| GOAL OF THE EXERCISE |
Format the records from the line with "pose: elev=184.6 azim=116.1" to the line with "Dot at: (301, 275)", both lines included, as a numbered list with no blank lines.

Recorded data
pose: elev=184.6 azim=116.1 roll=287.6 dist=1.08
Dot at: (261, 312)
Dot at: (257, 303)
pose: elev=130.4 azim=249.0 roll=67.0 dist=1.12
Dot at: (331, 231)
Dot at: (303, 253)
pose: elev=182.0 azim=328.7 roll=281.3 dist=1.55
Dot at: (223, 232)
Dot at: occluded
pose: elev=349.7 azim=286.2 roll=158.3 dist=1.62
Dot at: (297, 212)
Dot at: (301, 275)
...
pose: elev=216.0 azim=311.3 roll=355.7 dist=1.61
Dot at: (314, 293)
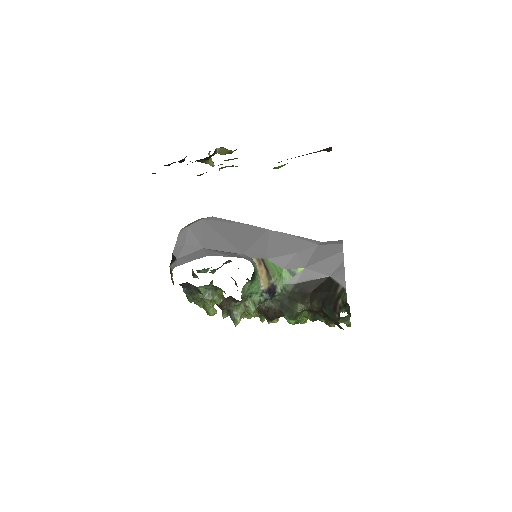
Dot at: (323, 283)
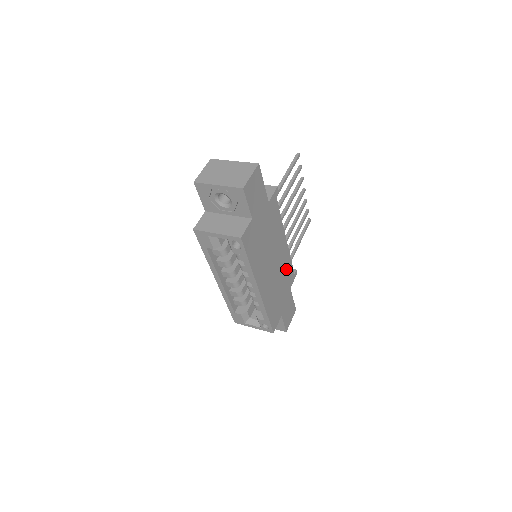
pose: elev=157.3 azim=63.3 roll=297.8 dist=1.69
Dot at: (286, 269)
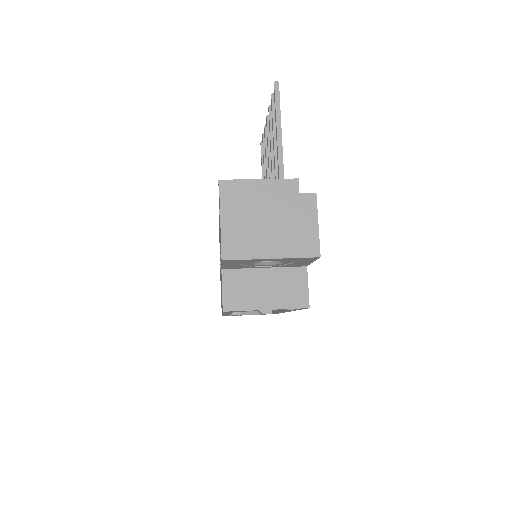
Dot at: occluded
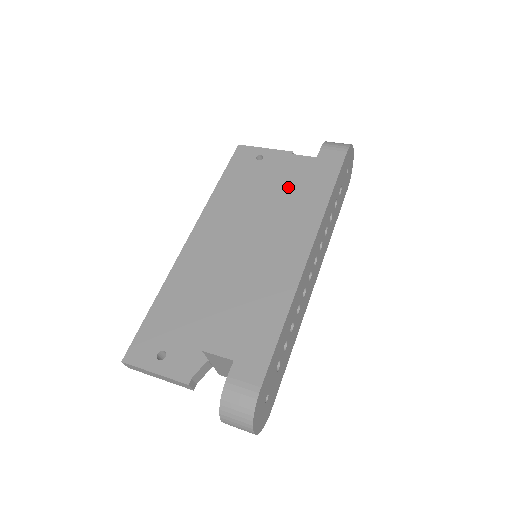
* * *
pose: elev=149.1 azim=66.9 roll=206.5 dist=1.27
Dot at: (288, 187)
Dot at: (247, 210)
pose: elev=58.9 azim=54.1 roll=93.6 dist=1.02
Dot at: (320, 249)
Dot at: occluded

| SOLUTION BELOW |
1. pose: elev=184.6 azim=116.1 roll=287.6 dist=1.08
2. Dot at: (261, 312)
3. Dot at: (257, 303)
4. pose: elev=130.4 azim=249.0 roll=67.0 dist=1.12
5. Dot at: (331, 231)
6. Dot at: (303, 253)
7. pose: elev=182.0 azim=328.7 roll=281.3 dist=1.55
8. Dot at: (223, 232)
9. Dot at: occluded
10. pose: elev=349.7 azim=286.2 roll=158.3 dist=1.62
11. Dot at: (297, 212)
12. Dot at: (301, 275)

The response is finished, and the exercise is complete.